Speaking on ESPN’s SportsCenter on Friday, Staley said that while she wants her players back on campus “to a degree,” she’s aware of the fear and concern still involved, especially among parents.
“Their parents are, you know, pretty concerned,” Staley said. “I talked to a parent who is going to send her daughter back, but gonna send her daughter back flying first-class. So that is probably an astronomical figure to buy a plane ticket, but she’s erring on the side of safety.
“And if any of our parents had any concerns about sending their daughters back, if they don’t want to send their daughters back, I say stay home. We’re not going to take their scholarship away. We’re going to err on the side of caution and not put them in harm’s way.“
The players themselves, Staley said, are “excited to come back” more than two months after their 2019-20 season was abruptly ended because of the spread of COVID-19. The Gamecocks were 32-1at the time, winners of the SEC regular-season and tournament titles and likely to be the No. 1 overall seed in the NCAA tournament.
The tourney was canceled while players were on spring break, meaning they have not been able to gather inperson since the end of the season.
At home, the players have been scattered from South Carolina to California to Ontario, Canada. Reassembling them all will take time, something Staley wants to do before the general student population returns for the fall semester in August.
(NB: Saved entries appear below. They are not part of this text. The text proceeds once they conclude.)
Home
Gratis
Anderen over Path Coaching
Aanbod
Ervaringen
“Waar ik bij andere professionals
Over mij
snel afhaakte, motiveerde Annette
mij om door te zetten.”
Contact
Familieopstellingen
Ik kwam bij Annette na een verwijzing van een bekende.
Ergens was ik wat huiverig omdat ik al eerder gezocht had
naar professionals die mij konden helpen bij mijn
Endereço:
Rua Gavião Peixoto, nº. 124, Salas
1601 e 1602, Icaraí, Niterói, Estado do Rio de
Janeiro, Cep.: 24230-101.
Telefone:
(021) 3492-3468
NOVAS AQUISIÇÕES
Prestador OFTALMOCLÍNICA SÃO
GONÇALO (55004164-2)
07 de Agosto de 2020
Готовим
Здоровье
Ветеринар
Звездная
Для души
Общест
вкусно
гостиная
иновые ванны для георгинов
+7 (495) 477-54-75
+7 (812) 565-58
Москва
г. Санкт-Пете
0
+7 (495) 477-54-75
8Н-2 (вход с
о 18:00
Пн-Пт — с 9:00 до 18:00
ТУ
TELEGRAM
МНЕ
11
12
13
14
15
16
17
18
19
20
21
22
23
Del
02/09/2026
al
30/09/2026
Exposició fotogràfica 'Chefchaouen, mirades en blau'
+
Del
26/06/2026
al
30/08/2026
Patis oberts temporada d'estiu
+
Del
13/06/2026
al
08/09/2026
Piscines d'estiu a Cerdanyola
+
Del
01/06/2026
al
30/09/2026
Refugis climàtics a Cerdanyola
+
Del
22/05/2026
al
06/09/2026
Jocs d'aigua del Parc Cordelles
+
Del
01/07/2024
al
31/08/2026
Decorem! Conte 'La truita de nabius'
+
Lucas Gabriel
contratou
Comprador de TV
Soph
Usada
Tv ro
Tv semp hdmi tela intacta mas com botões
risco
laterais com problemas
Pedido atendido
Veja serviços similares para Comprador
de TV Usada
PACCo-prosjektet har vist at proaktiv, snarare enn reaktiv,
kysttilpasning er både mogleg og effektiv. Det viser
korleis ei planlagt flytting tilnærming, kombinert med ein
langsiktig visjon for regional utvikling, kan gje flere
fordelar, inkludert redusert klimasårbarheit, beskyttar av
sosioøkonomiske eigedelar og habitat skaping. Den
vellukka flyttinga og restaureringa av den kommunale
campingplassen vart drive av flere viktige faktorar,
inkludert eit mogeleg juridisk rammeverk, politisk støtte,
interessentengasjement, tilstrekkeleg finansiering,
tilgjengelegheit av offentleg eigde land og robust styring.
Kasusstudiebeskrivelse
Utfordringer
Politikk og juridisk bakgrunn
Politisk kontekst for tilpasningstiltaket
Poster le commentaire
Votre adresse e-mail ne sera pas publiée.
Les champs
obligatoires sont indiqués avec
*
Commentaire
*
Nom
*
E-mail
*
When they do come back, the players will have to follow protocols similar to the ones established for the football program, said Staley, a former standout for the Virginia Cavaliers and in the pros and Olympics.
“They’re not going to be able to go out and do the normal things that a college student does. They’re going to have to quarantine for the time that they step on campus until they’re tested, until we get those results back, and then still we want them quarantining themselves, because we don’t know who they’re going to interact with and if they’re going to bring it back to the other teammates.
“So right now, we are proposing just having a cluster of four players, being together and being tested and quarantined together, and hopefully we can find a way to get everybody at a place where they are negative, and we just progress from that point.”